■ To do
Quote the records that follow in full, leaving the pictures out.

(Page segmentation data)
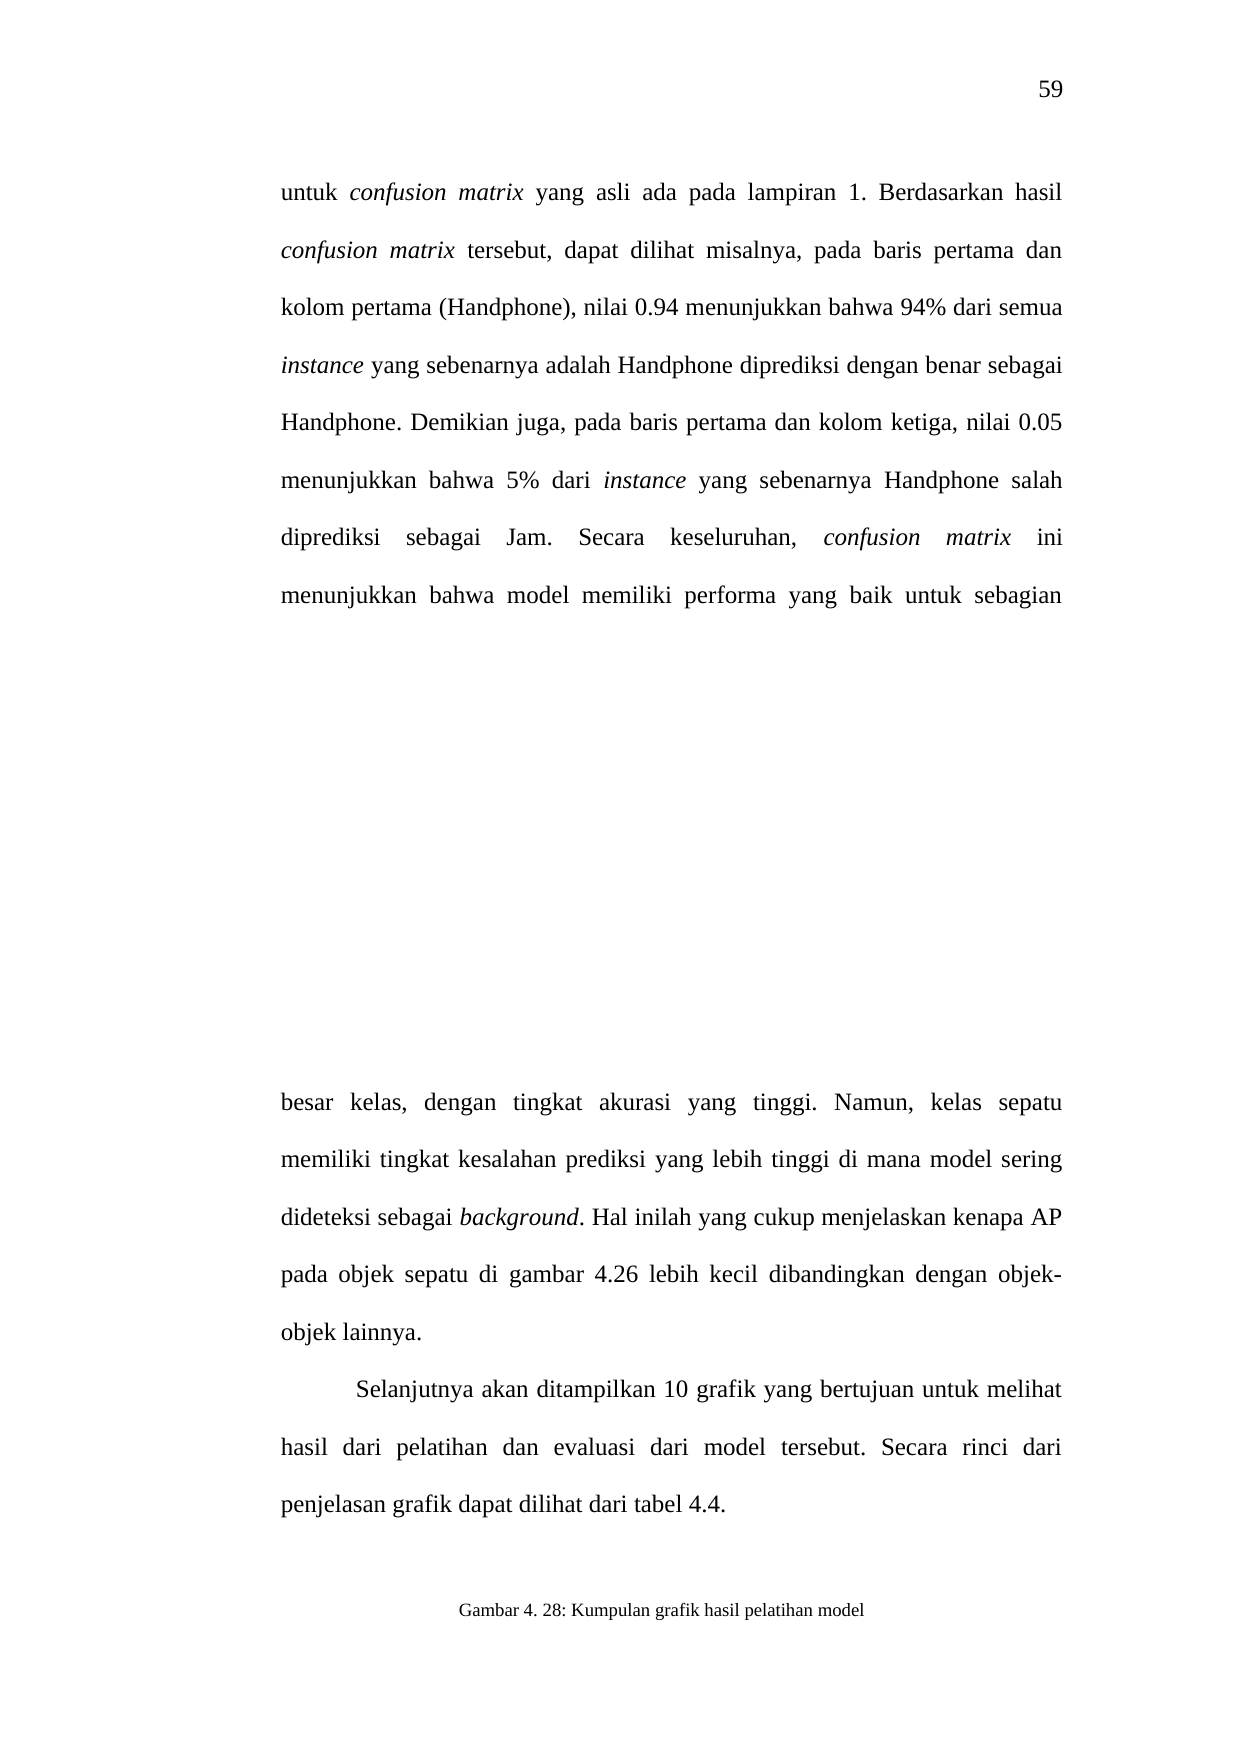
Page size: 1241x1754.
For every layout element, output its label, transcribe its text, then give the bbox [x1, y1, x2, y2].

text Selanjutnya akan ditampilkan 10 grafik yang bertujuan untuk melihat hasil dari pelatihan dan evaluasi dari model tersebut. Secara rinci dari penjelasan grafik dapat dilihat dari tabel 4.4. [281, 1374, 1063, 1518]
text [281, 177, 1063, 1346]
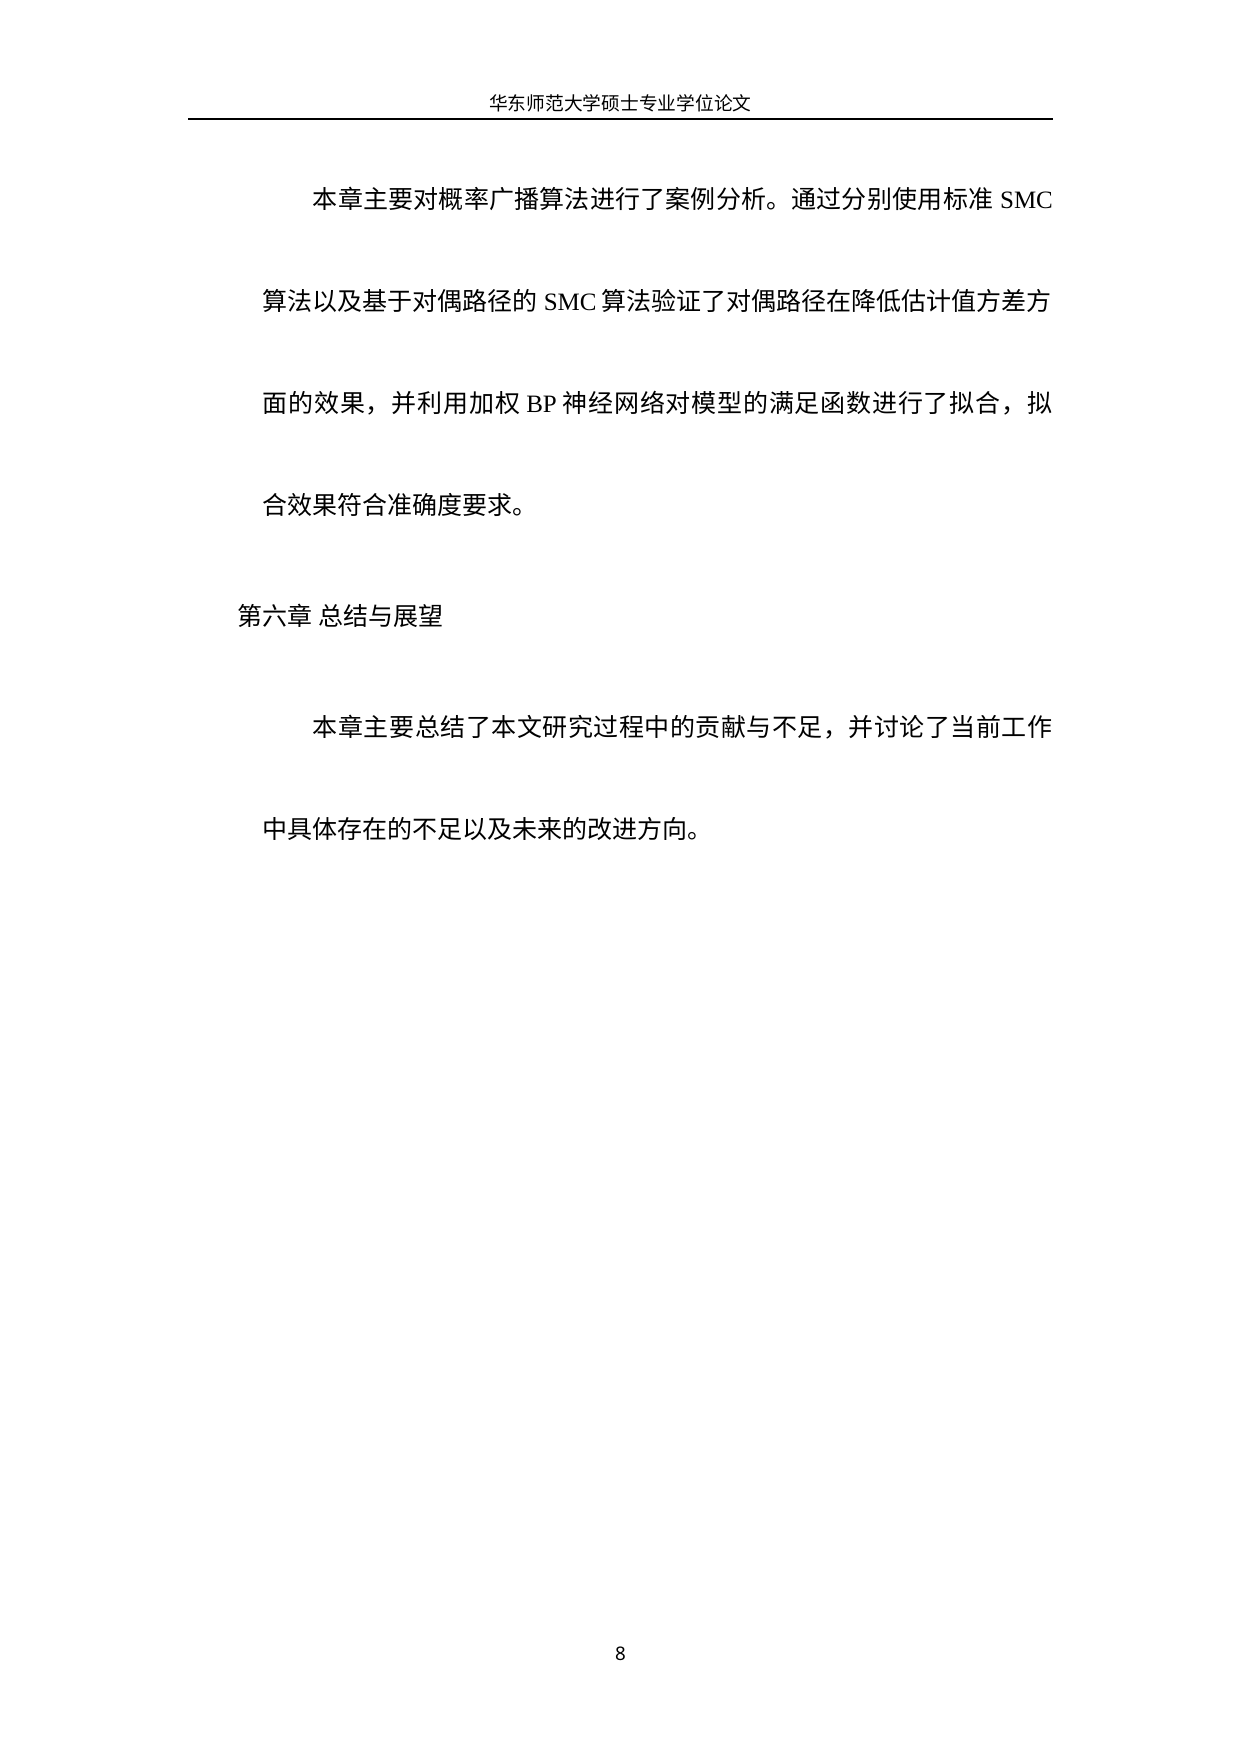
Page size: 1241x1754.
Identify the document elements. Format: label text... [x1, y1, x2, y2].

■ Exercise result
Page size: 1241x1754.
For every layout element, output its label, transcribe its text, then give the bbox [x1, y1, x2, y2].

text Selanjutnya akan ditampilkan 10 grafik yang bertujuan untuk melihat hasil dari pelatihan dan evaluasi dari model tersebut. Secara rinci dari penjelasan grafik dapat dilihat dari tabel 4.4. [281, 1374, 1063, 1518]
text [281, 177, 1063, 1346]
Page size: 1241x1754.
Identify the document elements. Format: label text... [x1, y1, x2, y2].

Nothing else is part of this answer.